3. Aldosterone secretion by the zona glomerulosa of
the adrenal cortex is stimulated by AII. Other major factors can
also alter the rate of secretion of aldosterone. A rise in plasma
potassium concentration directly stimulates secretion. Atrial
natriuretic factor inhibits secretion. ACTH and a fall in plasma sodium
concentration also stimulate secretion.
This mineralocorticoid
hormone stimulates sodium reabsorption and potassium secretion by
principal cells in the cortical collecting tubule and in the late sections
of the distal tubule. It also stimulates
proton secretion by intercalated cells in the outer medullary sections of
the collecting tubule. Aldosterone enters target cells by diffusion, binds
to a cytoplasmic receptor and is translocated into the nucleus. There it
induces formation of mRNA which in turn induces synthesis of specific
proteins. The aldosterone induced proteins (AIP) have multiple effects on
Na transport. The initial effect of the AIPs is an increased conductance
of the apical membrane to Na (see fig. 6-8). This is due both to an
increased population of Na channels (the ENaC channel) and to activation
of channels already present. The AIPs also stimulate the supply of energy
to Na transport by increasing the activity of citrate synthetase.

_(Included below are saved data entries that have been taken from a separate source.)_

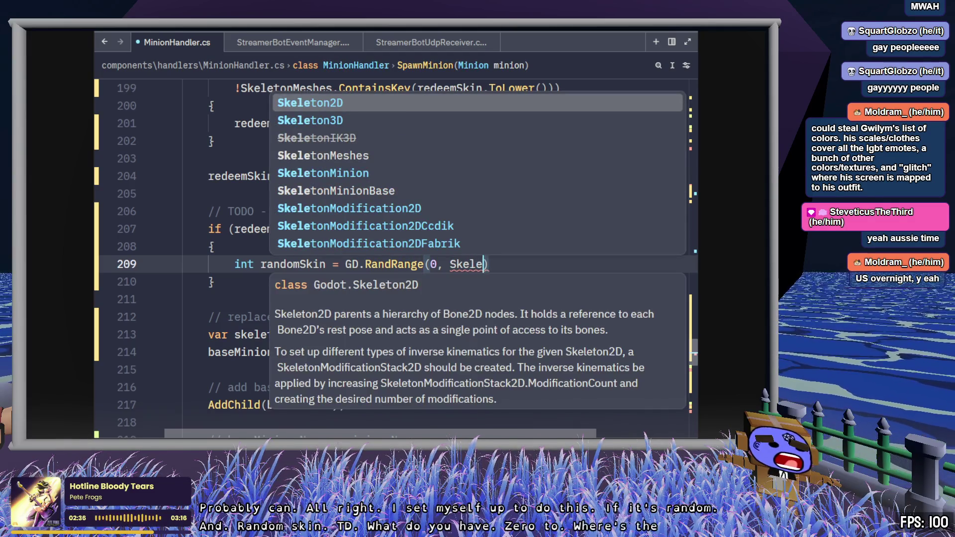
key("Down")
key("Down")
key("Down")
type(".")
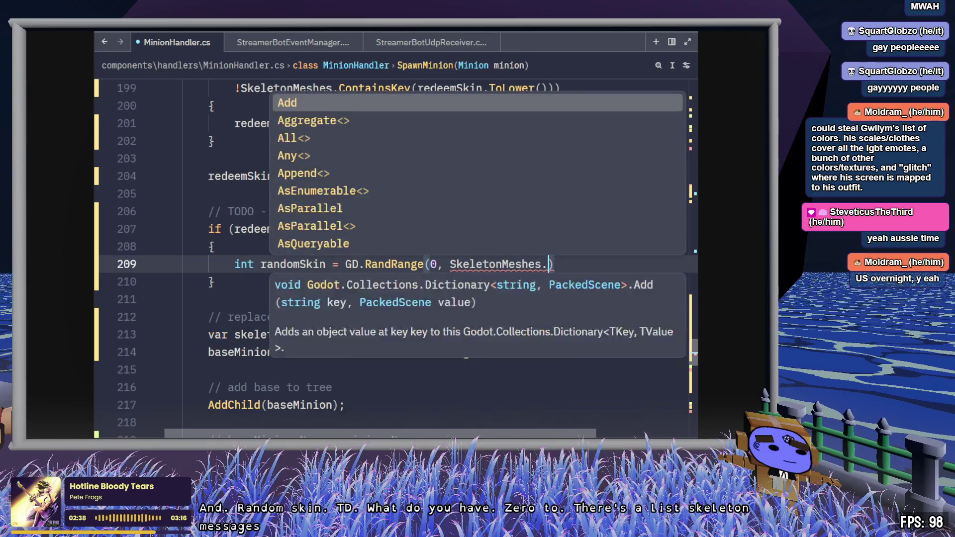
type("c")
key("BackSpace")
type("length")
key("BackSpace")
key("BackSpace")
key("BackSpace")
type("count")
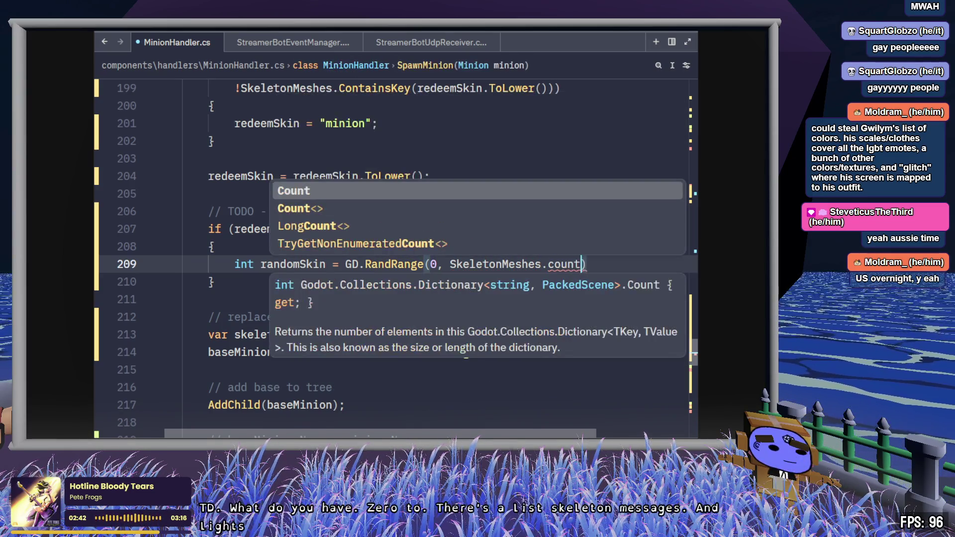
key("Return")
type("-1")
key("Right")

Na-K-ATPase activity in the basolateral membrane is also increased.
Whether this is a primary effect of AIPs or a secondary effect due to the
enhanced apical conductance to Na is not resolved. In the chronic
situation insertion of this enzyme into basolateral membrane increases the
surface area of that membrane in principal cells.
The changes that aldosterone induces in ion transport
do not occur rapidly. The rise in Na transport that is induced by an
increase in aldosterone secretion is not apparent for 60-90 min and a much
longer period of time is required to achieve the full effect. This means
that changes in aldosterone secretion do not play a role in rapid
alterations in salt and water excretion. However, the role of aldosterone
in daily and long term regulation of salt and water balance is quite
important.
QUESTIONS:
7. What limits the increase in salt
and water excretion when GFR rises?
8. What limits the magnitude of the effect of
aldosterone on salt reabsorption in the collecting tubule?
9. Compare and contrast
the effect on ADH release of an increase in the osmotic concentration of
plasma and a fall in blood volume.
10. What is the effect of a fall in the filtration
fraction on reabsorption of water and salt by the proximal tubule? What is
the effect of a rise in resistance to blood flow in the kidney on salt and
water reabsorption in the proximal tubule?
11. What are the three stimuli that act on the
juxtaglomerular apparatus to cause changes in renin secretion? How can
renin affect the circulating blood volume?
12. What factors other than angiotensin stimulate
aldosterone release?
13. How does aldosterone affect salt reabsorption
by principal cells in the collecting duct?